L'espace opinion Cameroun ne prend parti ni pour le regime, ni pour l'opposition. Il ne denonce pas. Il ne milite pas. Il documente — par la voix des citoyens eux-memes — ce qui compte reellement dans leur vie.
Campagne 1 — Classement des priorites de vie
"Cameroun : qu'est-ce qui compte le plus dans votre vie ?"
Quinze sujets. Chacun note de 1 a 5. Dix besoins concrets de la vie quotidienne — emploi, logement, pouvoir d'achat, acces aux soins sans payer au noir, education, eau potable et electricite fiable, financement de projets, vieillesse digne, securite du quartier, justice non corrompue — et cinq debats recurrents de l'espace public camerounais : le tribalisme, la crise anglophone, la longevite du president au pouvoir, la succession presidentielle, le federalisme.
Le mot "debat" fait tout le travail. Les dix premiers sujets sont des problemes a resoudre. Les cinq derniers sont des discussions. Le citoyen camerounais voit immediatement la difference de nature entre acceder a l'eau potable et debattre du tribalisme. Quand les resultats agreges montrent que l'emploi, l'eau et la sante dominent massivement le classement — et que le tribalisme se retrouve dans les dernieres positions — les donnees parlent d'elles-memes. Sans qu'une seule opinion ait ete emise par la plateforme.
Campagne 2 — Interrogation publique sur la Constitution
"Interrogation publique sur le respect de la Constitution au Cameroun"
En mars 2026, une petition citoyenne a denonce plusieurs evolutions institutionnelles comme contraires a la Constitution camerounaise : la revision constitutionnelle de 2008 supprimant la limitation des mandats, la creation d'un poste de vice-president avec succession automatique absent de la Constitution originale, les prorogations successives des mandats des deputes en violation de l'article 15 alinea 4, les prorogations des mandats municipaux sans elections locales.
Cette campagne ne demande pas de signer une petition. Elle ne demande pas de soutenir un camp. Elle presente les faits constitutionnels — les articles, les dates, les textes — et demande au citoyen sa position. Quatre choix : je soutiens cet appel au respect de la Constitution, je ne le soutiens pas, je suis partage, je ne me prononce pas.
La difference avec une petition est fondamentale. Une petition ne mesure que le soutien. Cette consultation mesure la repartition des positions — pour, contre, indecis, abstention. Le resultat est incontestable parce qu'il inclut toutes les voix.
Campagne 3 — Le miroir de conscience democratique
"Si vos besoins fondamentaux etaient satisfaits, lesquels de ces debats compteraient encore ?"
C'est la question que personne ne pose au Cameroun.

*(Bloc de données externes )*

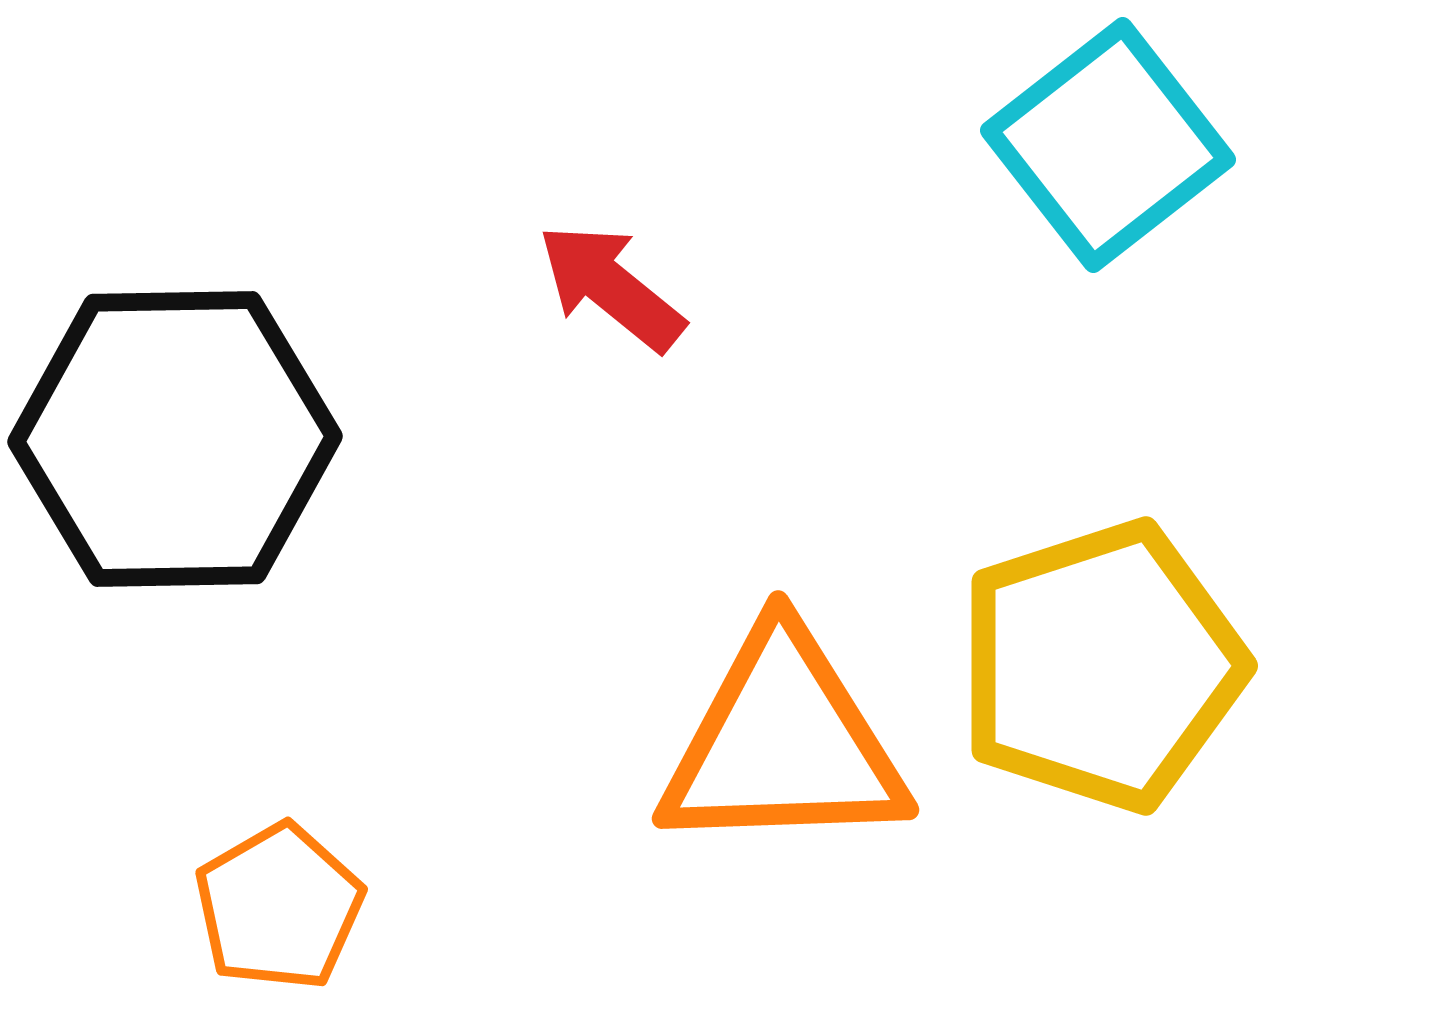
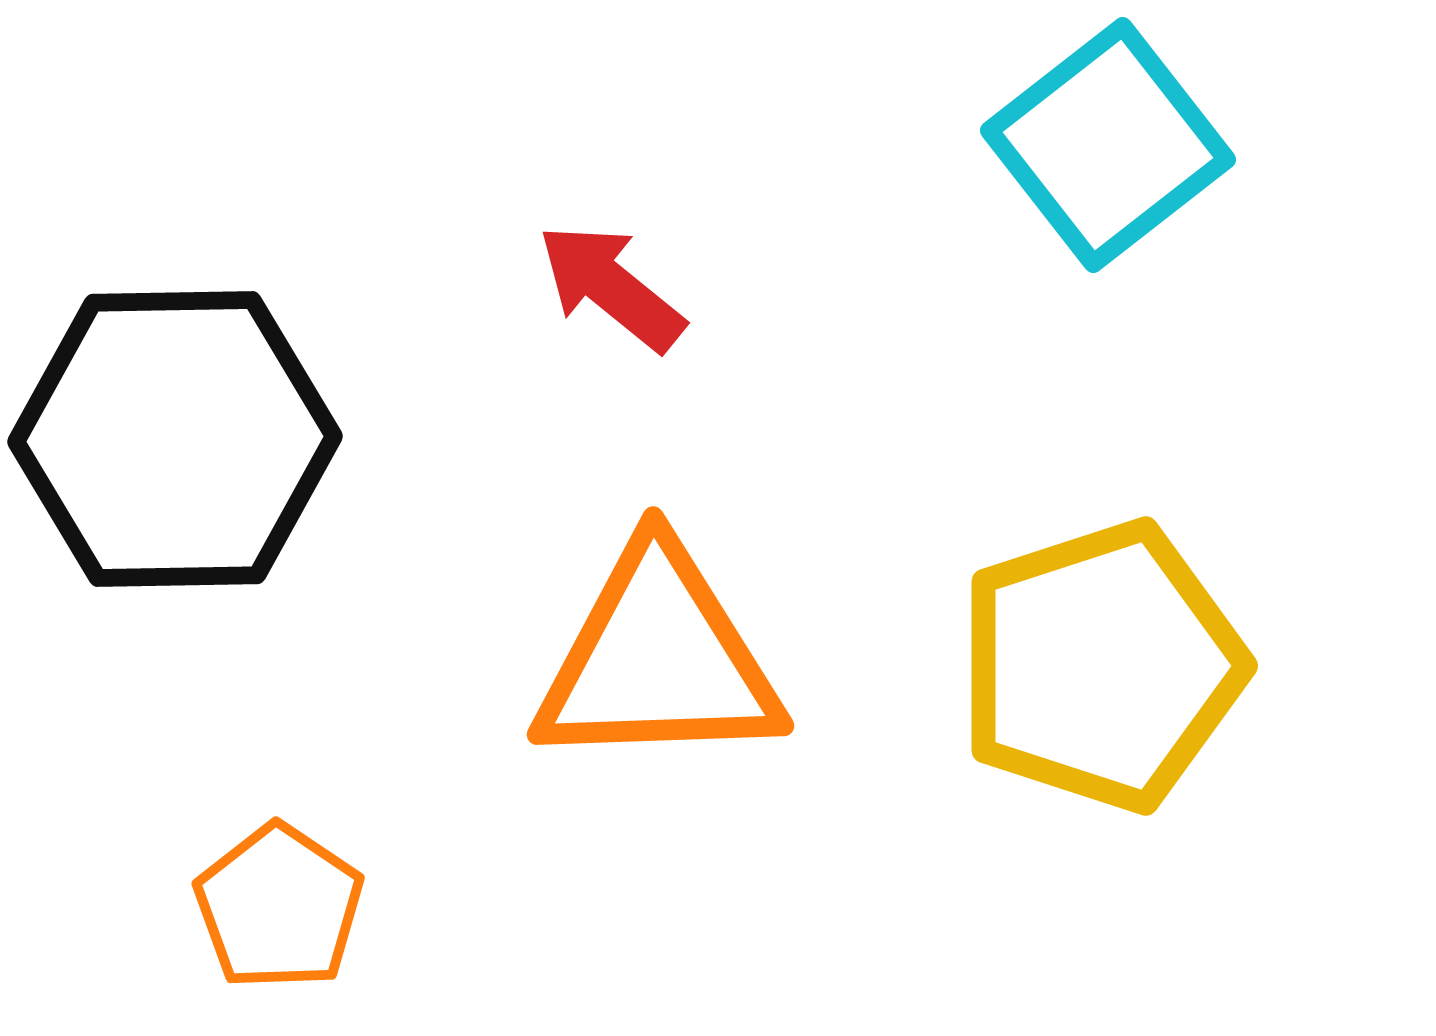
orange triangle: moved 125 px left, 84 px up
orange pentagon: rotated 8 degrees counterclockwise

Une experience de pensee. Imaginez un Cameroun ou l'emploi est accessible, le logement abordable, les hopitaux fonctionnent, les ecoles sont de qualite, l'eau coule au robinet, l'electricite ne coupe pas. Un Cameroun ou les dix besoins fondamentaux de la campagne 1 sont satisfaits.
Dans ce Cameroun-la, le tribalisme aurait-il encore la meme importance ? La crise anglophone serait-elle encore aussi brulante ? La longevite du president au pouvoir poserait-elle encore le meme probleme ?

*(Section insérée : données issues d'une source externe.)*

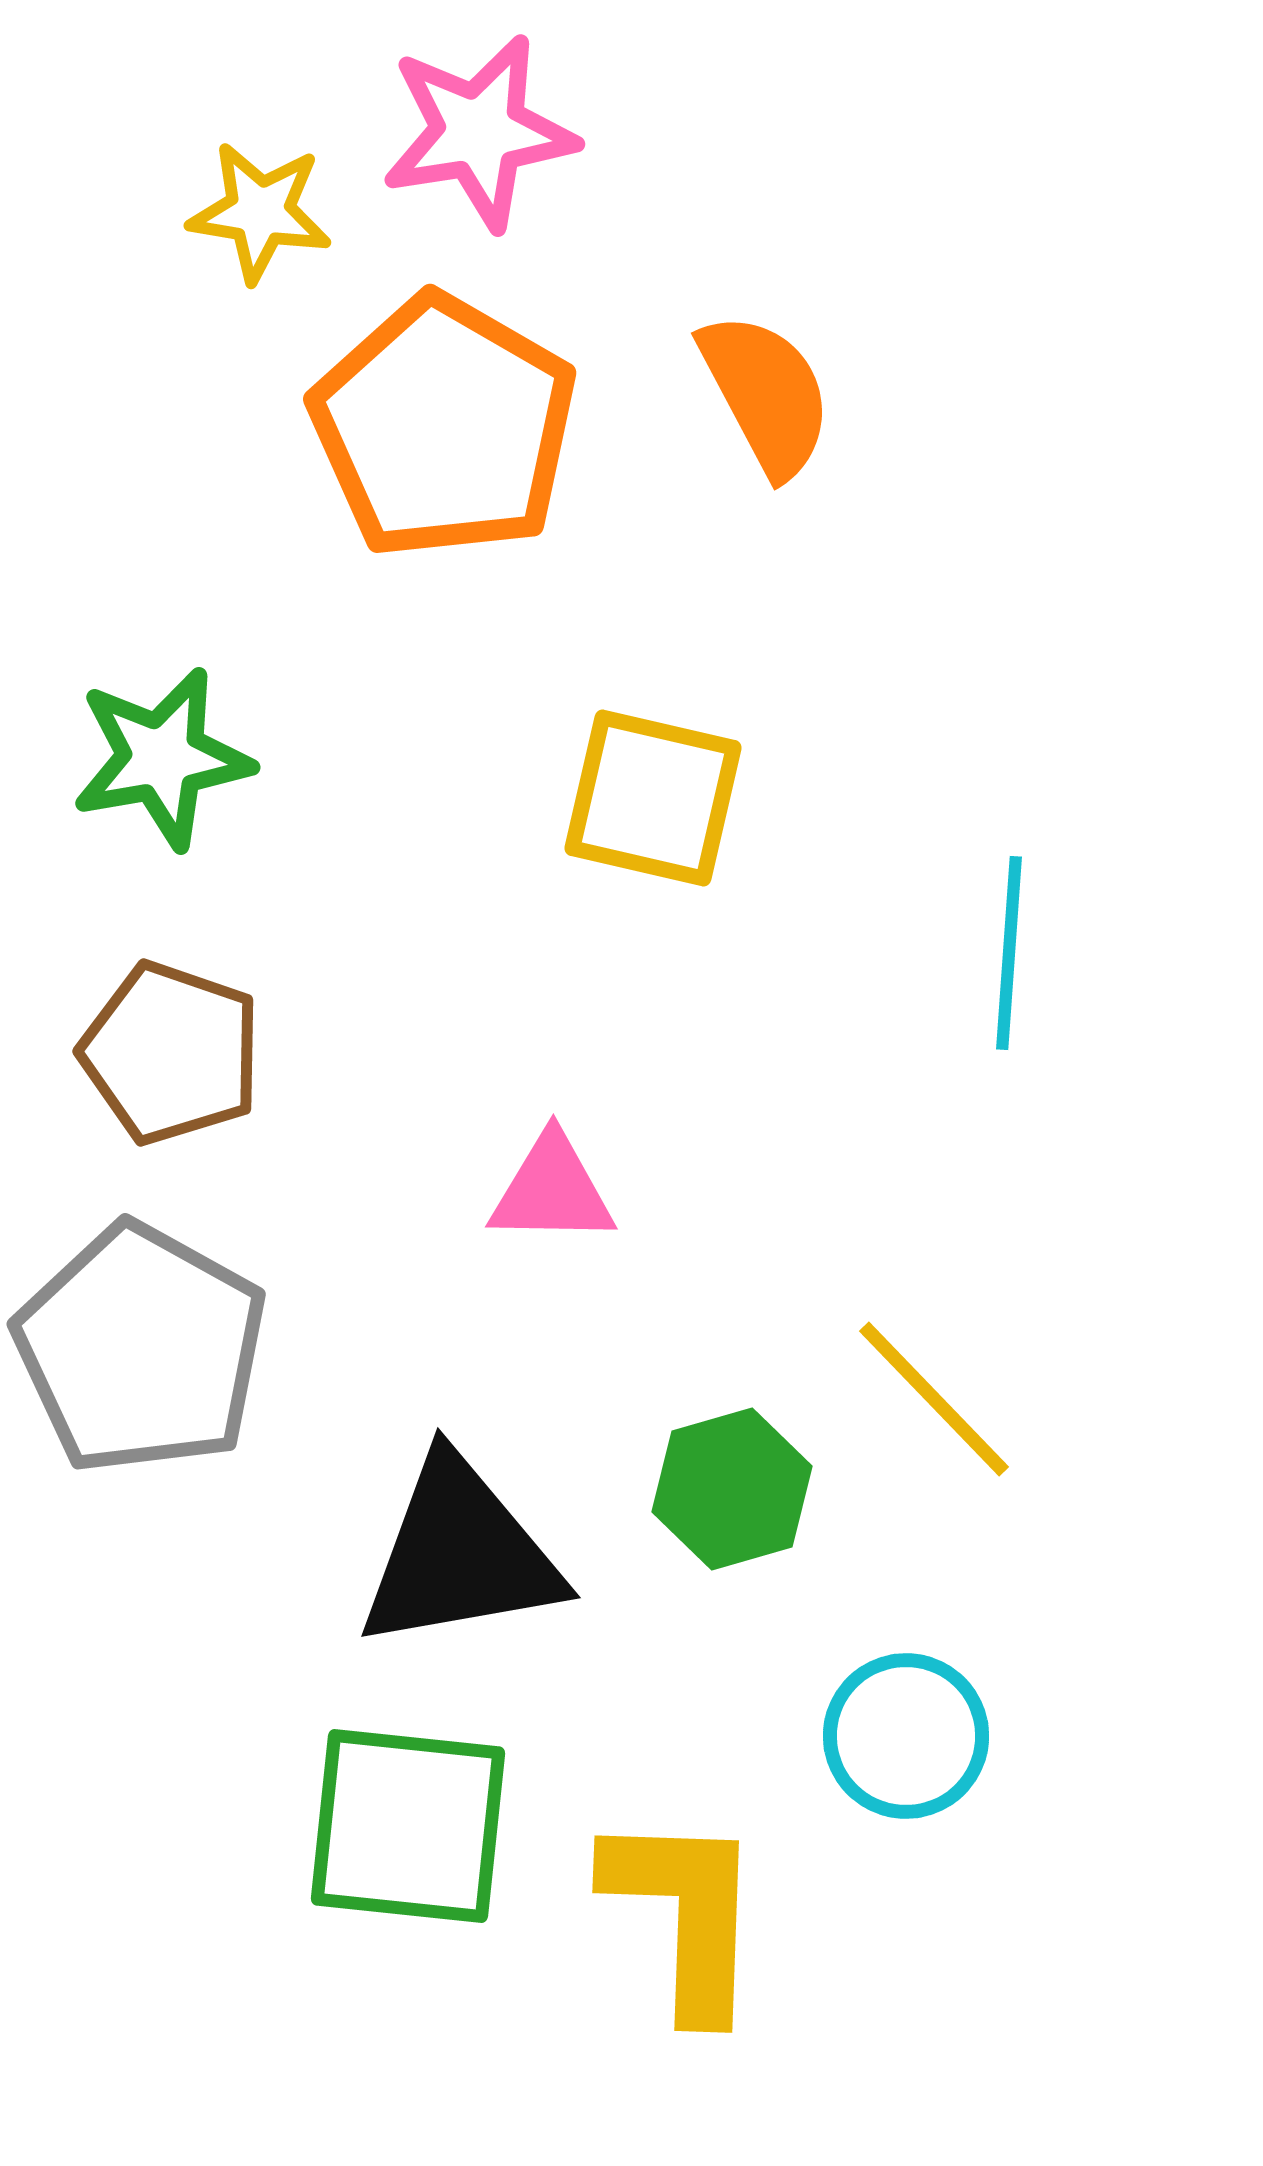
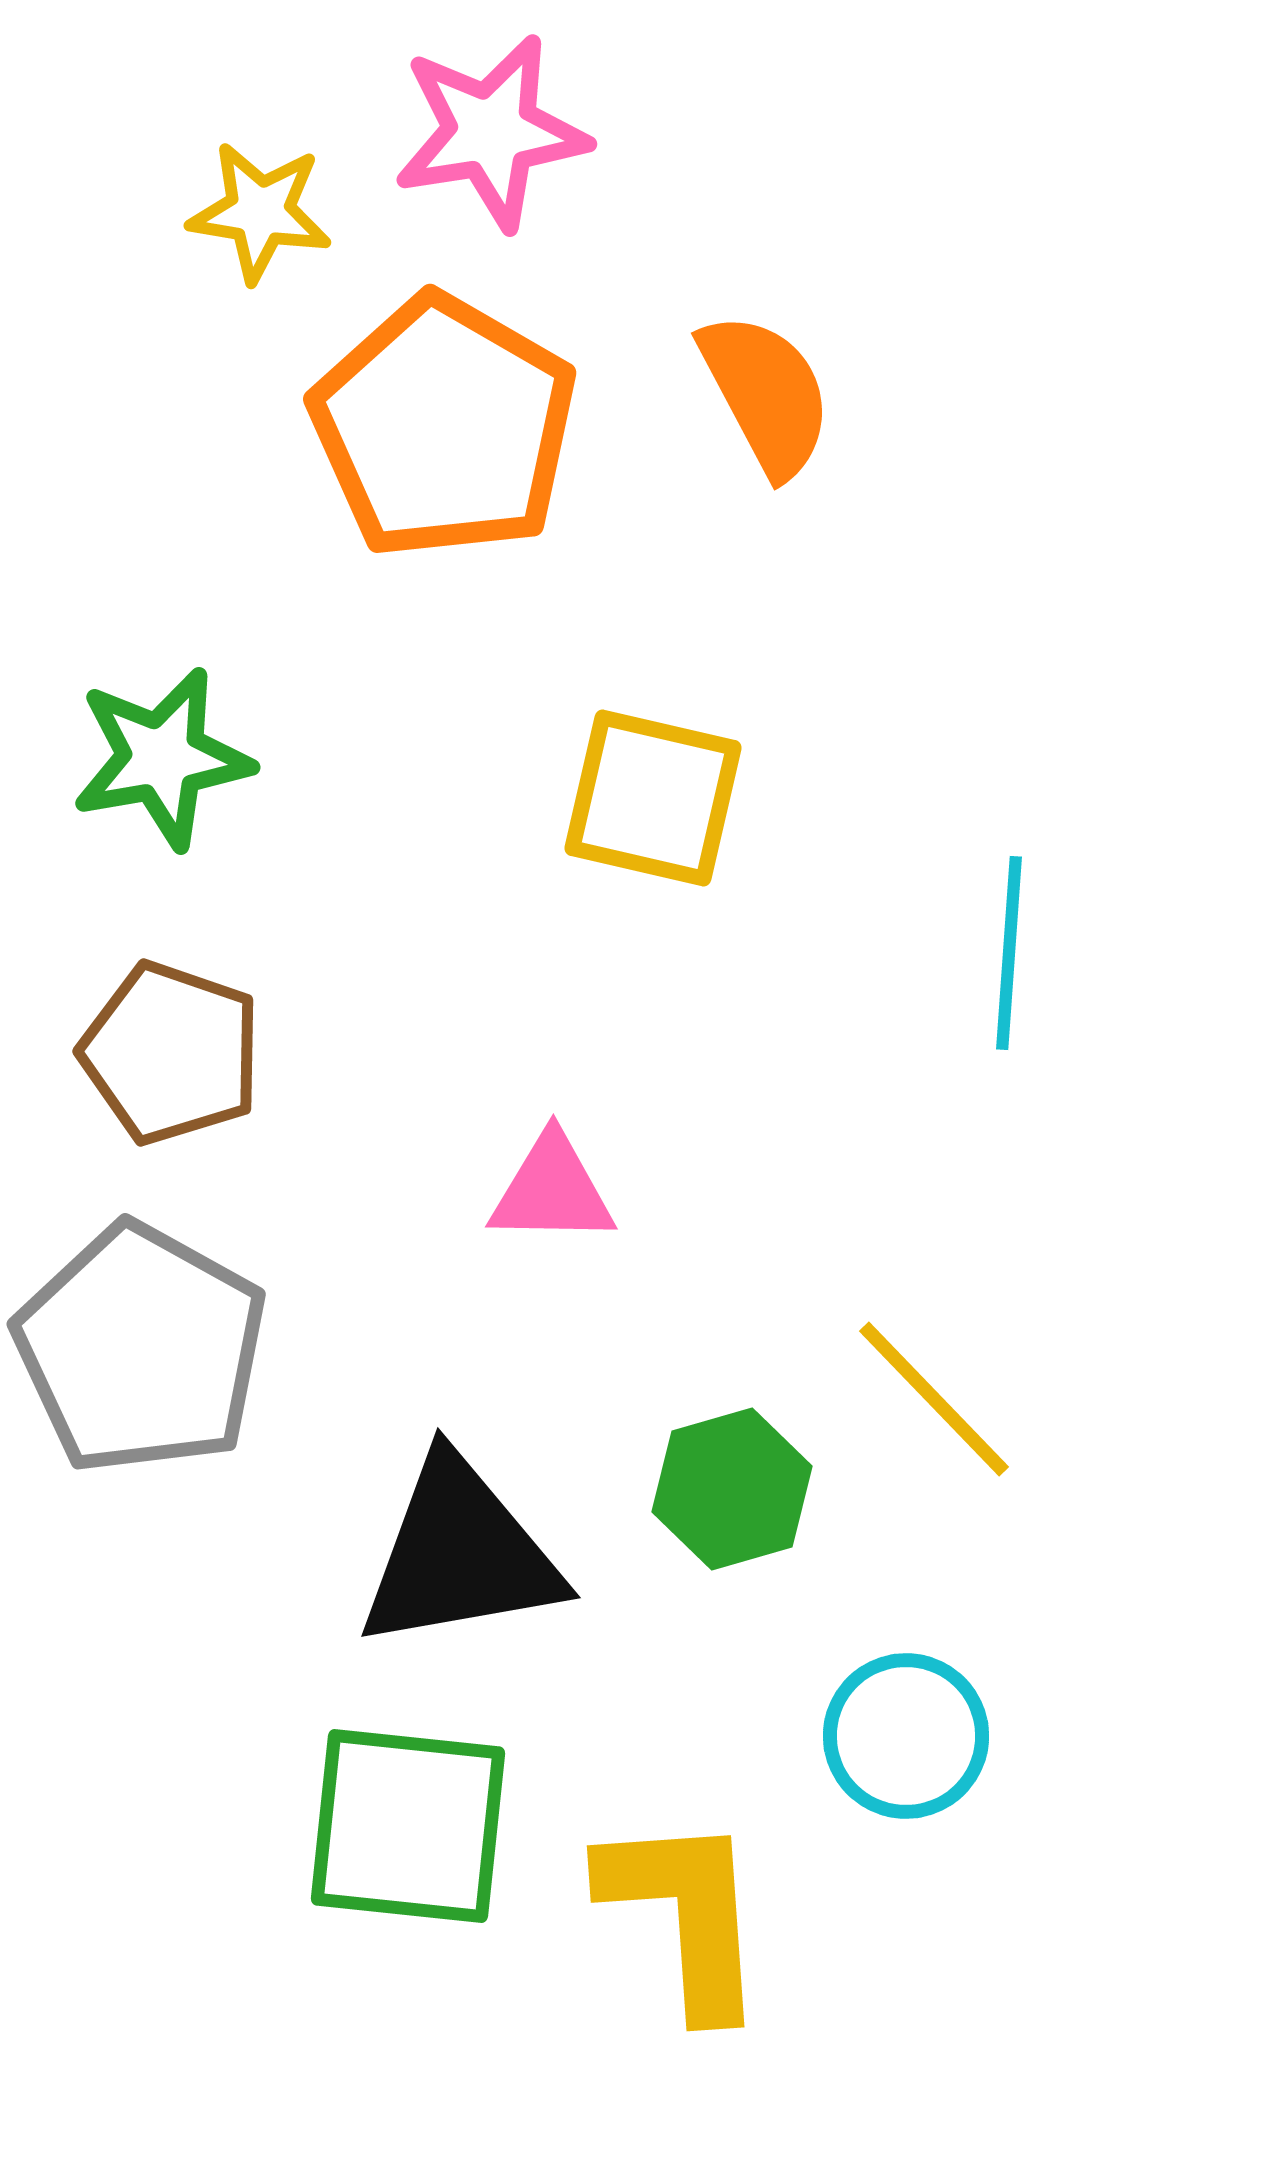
pink star: moved 12 px right
yellow L-shape: rotated 6 degrees counterclockwise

Le citoyen retrouve les cinq debats et repond pour chacun : oui, ce debat resterait important meme si mes besoins etaient satisfaits — ou non, il perdrait de son importance.
Le croisement des trois campagnes
La campagne 1 revele ce qui compte pour les Camerounais. La campagne 2 revele la fracture institutionnelle. La campagne 3 revele ce qui divise reellement — et ce qui ne diviserait plus si les besoins etaient satisfaits.
Le croisement des trois produit un diagnostic de conscience nationale documente, chiffre, territorialise. Les conclusions ne viennent pas de la plateforme. Elles viennent des citoyens. La plateforme pose les questions. Les citoyens repondent. Les donnees parlent.